Hacker News new | ask | show | jobs
by bartonfink 5347 days ago
This reminds me quite a bit of Groovy, just with a different compiler back end (outputting Java source instead of bytecode). However, this makes me wonder what the point is. Groovy is more-or-less source compatible with Java already (a valid Java program is also a valid Groovy program), so I'm not sure what Extend brings to the table.
4 comments

> a valid Java program is also a valid Groovy program), so I'm not sure what Extend brings to the table.

Groovy is dynamically typed, not statically typed. Though a month ago Springsource/EMC hired someone to build a static type checker (called Grumpy) for Groovy (http://www.jroller.com/melix/entry/groovy_static_type_checke...) with the usual solicit for free labor by spinning the "open source" tale.

Presumably they heard about Xtend from the same place Jboss/Redhat and Jetbrains did. Hence the recent avalanche of announcements regarding Ceylon, Kotlin, and Grumpy.
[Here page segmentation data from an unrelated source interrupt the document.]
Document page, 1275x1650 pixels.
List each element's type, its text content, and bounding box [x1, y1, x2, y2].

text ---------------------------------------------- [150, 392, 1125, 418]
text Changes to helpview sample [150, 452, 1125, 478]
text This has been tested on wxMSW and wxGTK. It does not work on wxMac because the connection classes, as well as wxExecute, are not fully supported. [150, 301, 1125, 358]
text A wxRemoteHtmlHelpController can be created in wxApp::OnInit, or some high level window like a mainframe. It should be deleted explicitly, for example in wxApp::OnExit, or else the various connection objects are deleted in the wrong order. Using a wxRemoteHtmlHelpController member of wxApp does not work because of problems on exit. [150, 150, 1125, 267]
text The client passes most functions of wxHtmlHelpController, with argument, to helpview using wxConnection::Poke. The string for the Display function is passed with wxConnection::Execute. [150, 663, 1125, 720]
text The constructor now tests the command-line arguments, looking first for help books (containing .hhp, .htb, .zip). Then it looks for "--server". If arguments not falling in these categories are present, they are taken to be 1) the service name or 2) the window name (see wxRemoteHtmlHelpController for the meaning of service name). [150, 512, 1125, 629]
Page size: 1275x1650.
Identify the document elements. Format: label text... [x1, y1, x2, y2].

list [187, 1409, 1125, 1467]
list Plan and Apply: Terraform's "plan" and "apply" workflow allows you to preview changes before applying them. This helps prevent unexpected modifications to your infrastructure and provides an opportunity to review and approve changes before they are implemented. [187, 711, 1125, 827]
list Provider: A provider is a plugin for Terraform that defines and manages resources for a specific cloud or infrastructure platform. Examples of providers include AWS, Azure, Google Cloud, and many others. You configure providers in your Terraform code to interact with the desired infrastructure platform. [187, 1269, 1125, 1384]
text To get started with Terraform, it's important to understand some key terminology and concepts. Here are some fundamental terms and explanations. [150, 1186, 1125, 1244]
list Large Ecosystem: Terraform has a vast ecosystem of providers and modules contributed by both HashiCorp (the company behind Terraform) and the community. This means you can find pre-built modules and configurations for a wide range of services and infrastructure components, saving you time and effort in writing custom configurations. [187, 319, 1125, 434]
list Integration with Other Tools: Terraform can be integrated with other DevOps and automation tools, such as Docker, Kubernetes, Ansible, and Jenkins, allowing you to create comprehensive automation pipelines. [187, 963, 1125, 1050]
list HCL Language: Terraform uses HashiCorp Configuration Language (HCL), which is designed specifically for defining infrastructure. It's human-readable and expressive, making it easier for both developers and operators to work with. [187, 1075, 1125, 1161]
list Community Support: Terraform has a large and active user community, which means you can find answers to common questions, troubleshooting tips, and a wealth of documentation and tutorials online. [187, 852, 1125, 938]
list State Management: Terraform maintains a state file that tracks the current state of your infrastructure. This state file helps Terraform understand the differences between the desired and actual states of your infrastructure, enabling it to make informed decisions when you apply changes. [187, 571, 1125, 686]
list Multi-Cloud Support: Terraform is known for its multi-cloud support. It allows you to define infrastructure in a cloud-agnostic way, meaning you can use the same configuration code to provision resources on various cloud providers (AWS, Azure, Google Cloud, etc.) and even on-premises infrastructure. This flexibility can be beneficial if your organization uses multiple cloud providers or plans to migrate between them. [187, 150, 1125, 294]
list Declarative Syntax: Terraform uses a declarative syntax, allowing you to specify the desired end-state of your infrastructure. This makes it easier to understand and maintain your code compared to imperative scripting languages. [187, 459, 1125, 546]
I agree, I don't see a reason to switch from Groovy. I don't see the Scala or Clojure people switching, either. But even if you're just trying to convince Java developers, Groovy's ecosystem (including Grails) is hard to beat.

And actually, I'm using Groovy++ (http://code.google.com/p/groovypptest/), which addresses the concerns about static typing, inference, and performance, all for the cost of an extra jar. It's really surprising how few people - even Groovy programmers - have heard of this. I think it really ought to be included in the core language.

>I don't see a reason to switch from Groovy

> Groovy's ecosystem (including Grails) is hard to beat

Are you part of Groovy's echo system too?

It's statically typed so will presumably be as fast as Java while being nicer to use.
A valid Java program is not always a valid Groovy program - see http://groovy.codehaus.org/Differences+from+Java

== in Java is identity, in Groovy it is .equals() Inner classes are not supported.